MySQL allows you to store certain incorrect date values into DATE and DATETIME columns (such as '2000-02-31' or '2000-02-00'). The idea is that it's not the job of the SQL server [sic] to validate dates.

Wait a minute. It's not the job of the RDBMS to ensure data are valid?!? One of the greatest revelations in information systems is that applications are not good at managing their data: they change too frequently are too-bug prone. It just doesn't work. That's the whole point of a DBMS; it ensures that data are typed and valid according to business rules (i.e. an employee can't have -65 dependents).

But I digress. This is the 5.0 release. They've added views. They've added stored procedures. They've added triggers. Maybe things have changed.

I thought I'd check out MySQL 5.0 first hand, so I visited their website and downloaded the product. I have to say, the installation process was painless. It even defaulted to and recommended "strict mode," which apparently disallows the invalid dates as seen above. This is certainly progress!

After it installed, I fired up the MySQL prompt and started hackin' around.

 mysql> CREATE DATABASE ALEXP; Query OK, 1 row affected (0.00 sec) 
mysql> USE ALEXP; Database changed
mysql> CREATE TABLE HELLO (
-> WORLD VARCHAR(15) NOT NULL PRIMARY KEY,
-> CONSTRAINT CK_HELLO CHECK (WORLD = 'Hello World')
-> );
Query OK, 0 rows affected (0.14 sec)

Wow! I'm impressed! MySQL 5.0 has check constraints! Maybe I was wrong about these guys ...
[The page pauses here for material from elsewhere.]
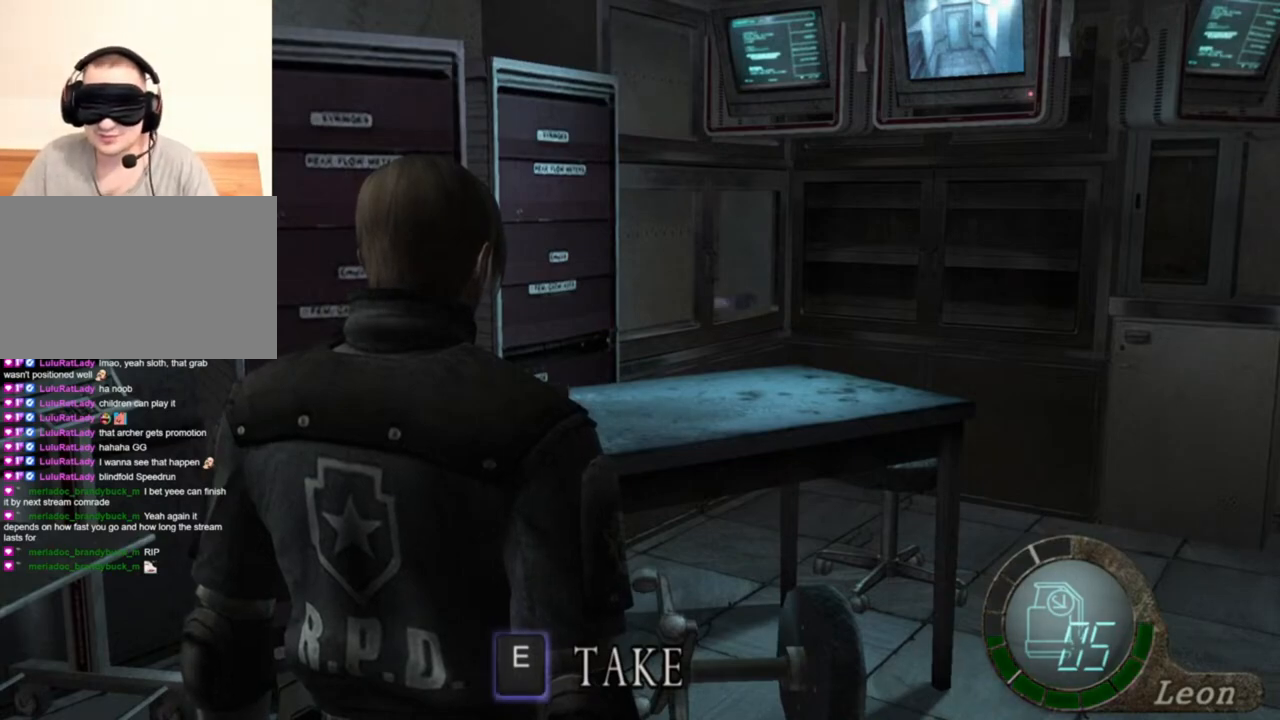
{"keys": [], "mouse": [], "events": []}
 mysql> INSERT INTO HELLO(WORLD) VALUES('Hi World'); 
Query OK, 1 row affected (0.05 sec)

Err … umm … wait a minute. You did just see me put that check constraint on the HELLO table, right? It's not a very complicated check, maybe, I did it wrong?
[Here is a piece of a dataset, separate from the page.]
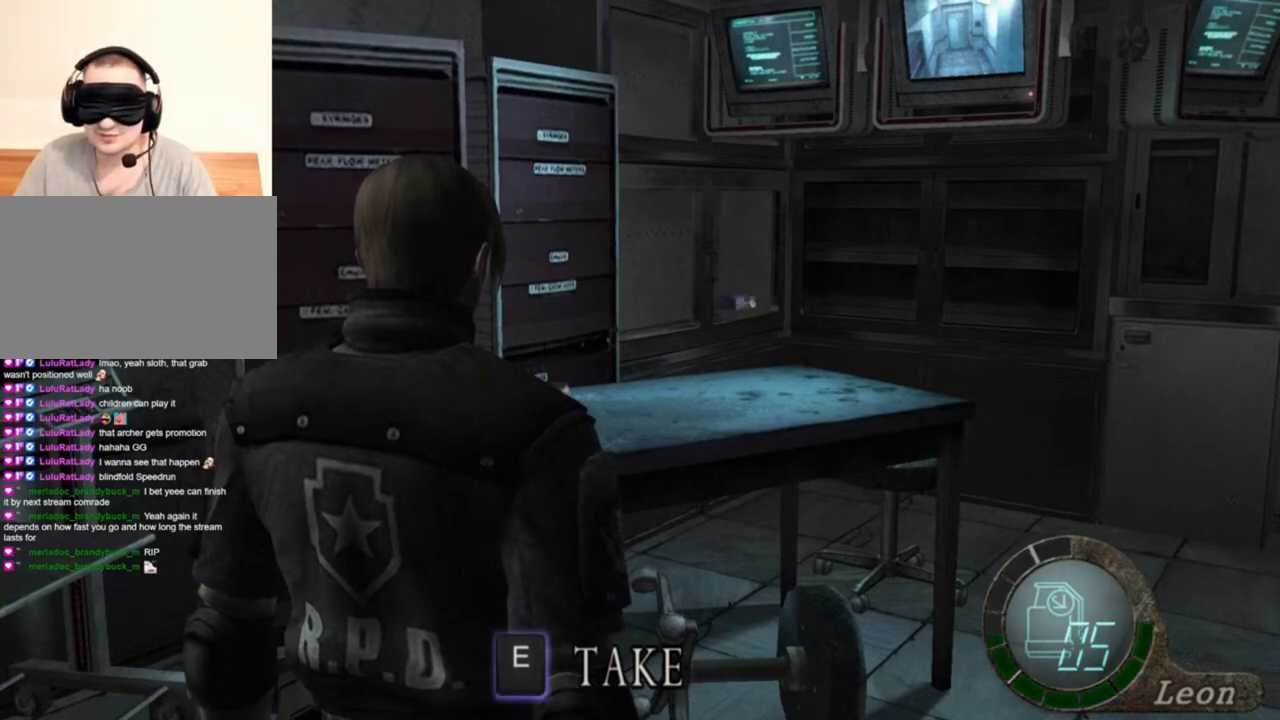
{"keys": [], "mouse": [], "events": []}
 mysql> SELECT * FROM INFORMATION_SCHEMA.TABLE_CONSTRAINTS
-> WHERE TABLE_NAME='HELLO';
+--------------------+-------------------+-----------------+--------------+------------+-----------------+
| CONSTRAINT_CATALOG | CONSTRAINT_SCHEMA | CONSTRAINT_NAME | TABLE_SCHEMA | TABLE_NAME | CONSTRAINT_TYPE |
+--------------------+-------------------+-----------------+--------------+------------+-----------------+
| NULL | alexp | PRIMARY | alexp | hello | PRIMARY KEY |
+--------------------+-------------------+-----------------+--------------+------------+-----------------+
1 row in set (0.01 sec)

Well how about that. It didn't actually add the constraint. Of course, had I done my research before hand, I would have known that MySQL 5.0 does not support check constraints. Apparently, in the MySQL world, one can buy a negative number of items and can be hired long before being born.

Alas, maybe I'm being too harsh; I suppose we could implement data validation logic in triggers. After all, this is often required in other RDBMS when CHECK constraints do not allow cross-table tests (e.g., making sure items cannot be added to a shipped order). So, why not just do it here?

The trigger cannot use statements that explicitly or implicitly begin or end a transaction such as START TRANSACTION, COMMIT, or ROLLBACK.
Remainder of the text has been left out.